Work instruction:
Only one span of the material below is wanted. Output it exactly, from the line with "camera: 40 degrees left, 5 degrees down" through the line with "purple_zepopepo <526 440>", without any pictures.

Exercise material:
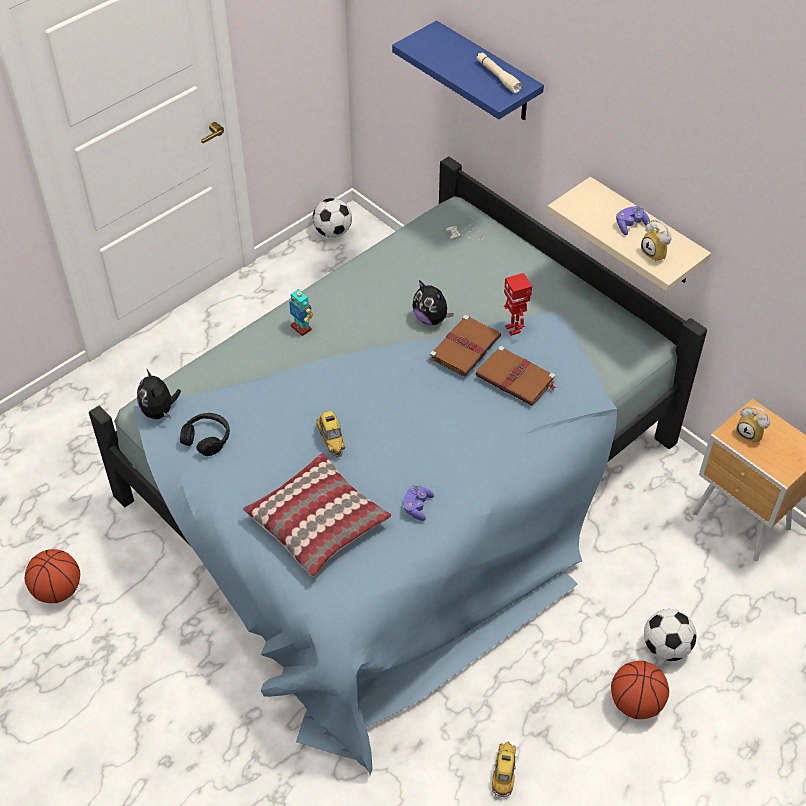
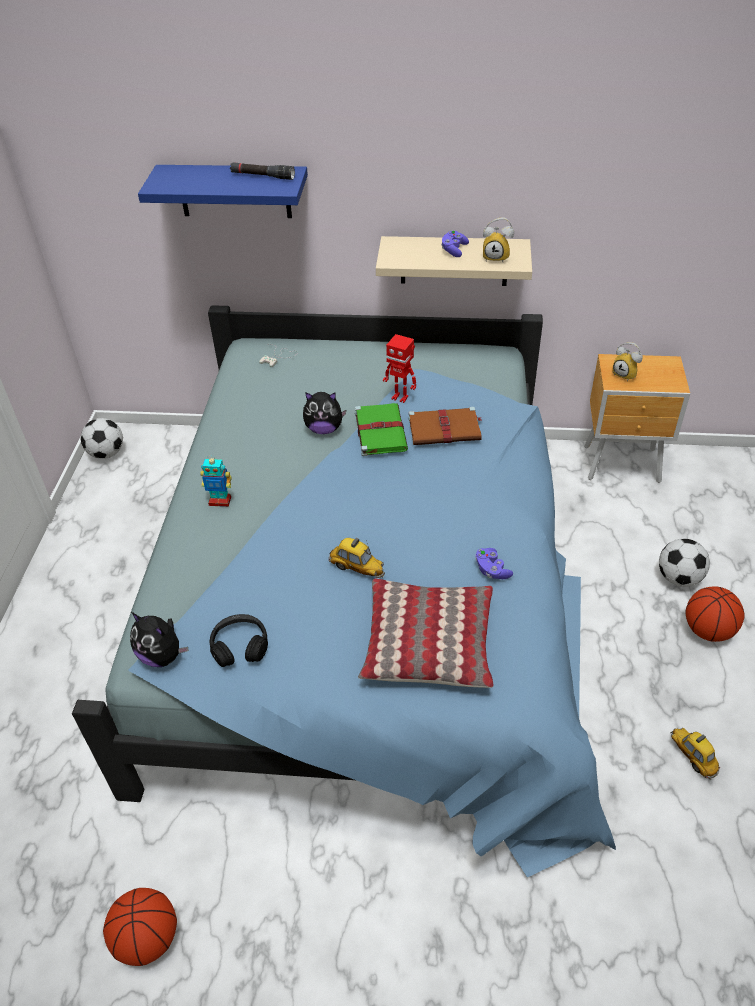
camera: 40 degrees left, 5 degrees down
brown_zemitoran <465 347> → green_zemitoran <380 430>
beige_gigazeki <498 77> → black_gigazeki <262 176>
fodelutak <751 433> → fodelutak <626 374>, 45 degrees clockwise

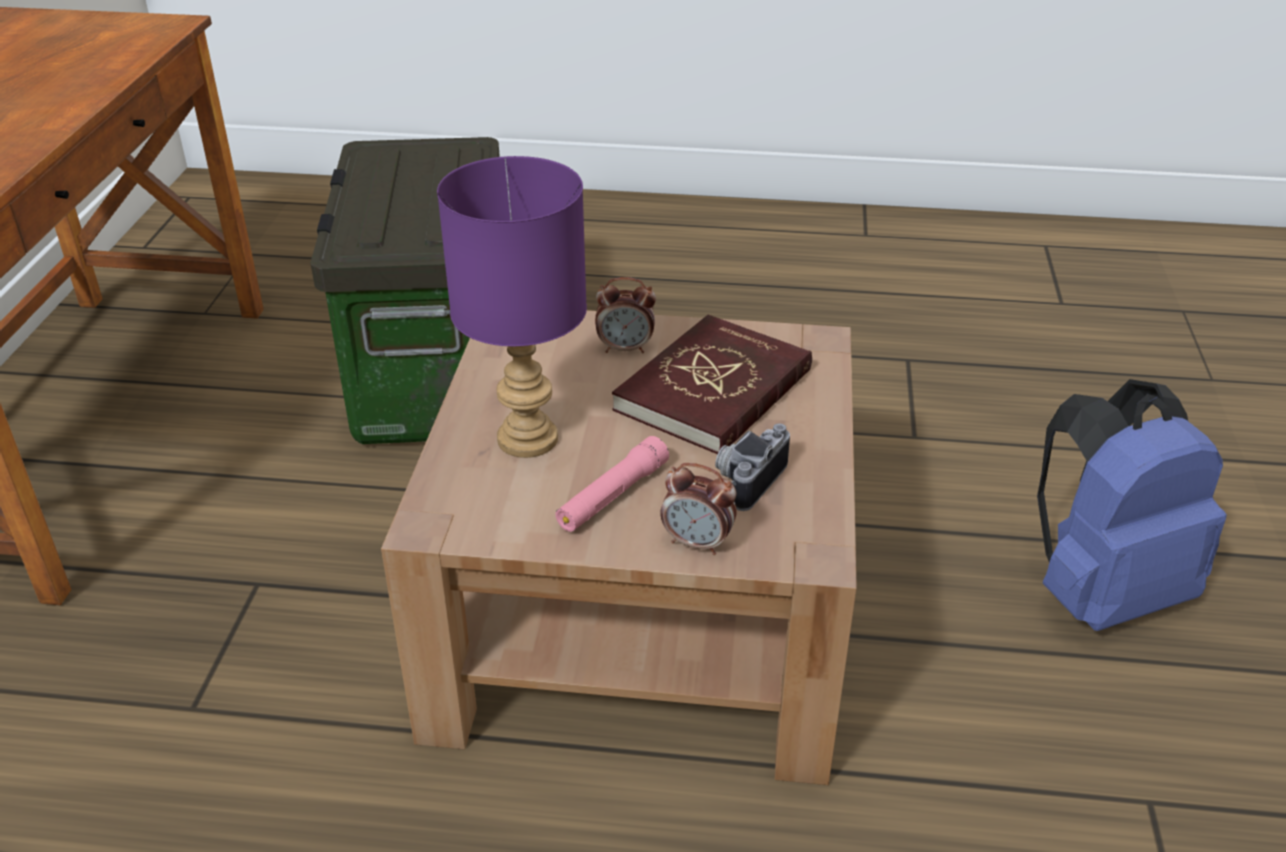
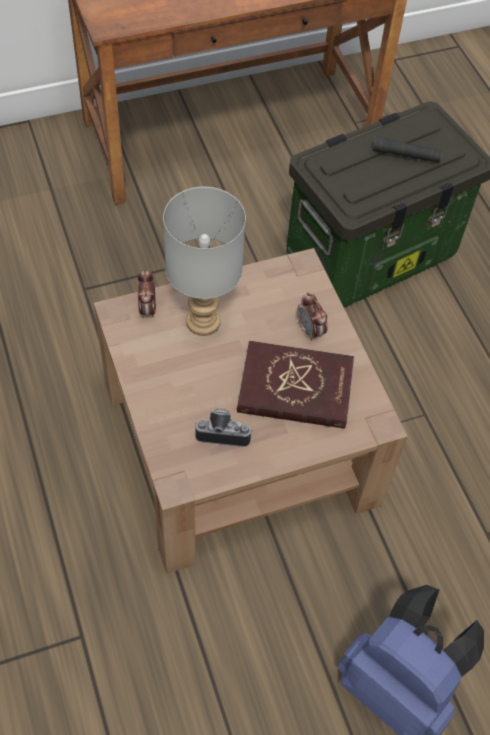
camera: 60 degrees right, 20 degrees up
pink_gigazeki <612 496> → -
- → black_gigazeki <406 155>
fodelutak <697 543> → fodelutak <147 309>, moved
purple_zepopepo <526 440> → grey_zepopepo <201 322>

...

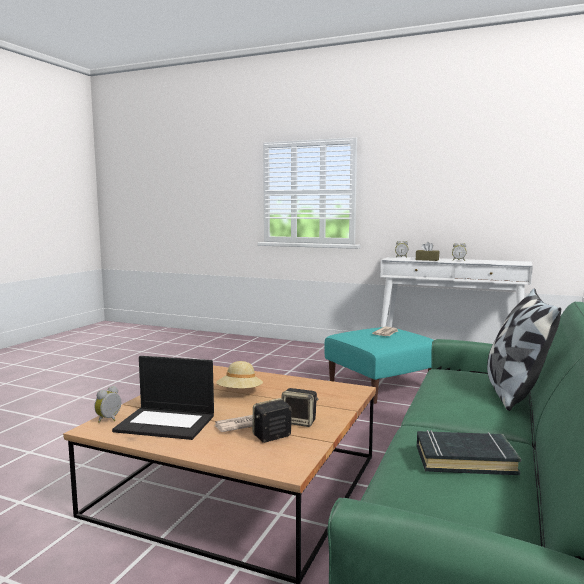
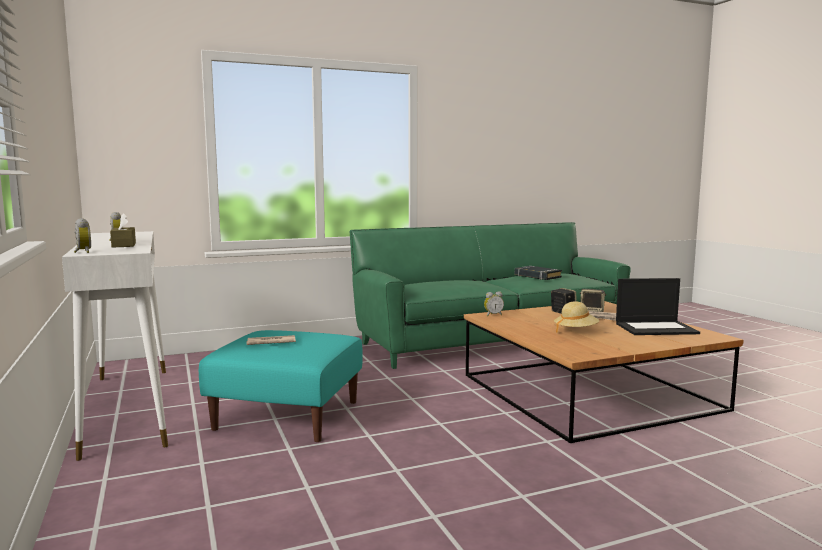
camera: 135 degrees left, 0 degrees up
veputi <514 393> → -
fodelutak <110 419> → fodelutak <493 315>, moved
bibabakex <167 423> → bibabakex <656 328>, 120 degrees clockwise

Exercise result:
camera: 40 degrees left, 5 degrees down
brown_zemitoran <465 347> → green_zemitoran <380 430>
beige_gigazeki <498 77> → black_gigazeki <262 176>
fodelutak <751 433> → fodelutak <626 374>, 45 degrees clockwise

camera: 60 degrees right, 20 degrees up
pink_gigazeki <612 496> → -
- → black_gigazeki <406 155>
fodelutak <697 543> → fodelutak <147 309>, moved
purple_zepopepo <526 440> → grey_zepopepo <201 322>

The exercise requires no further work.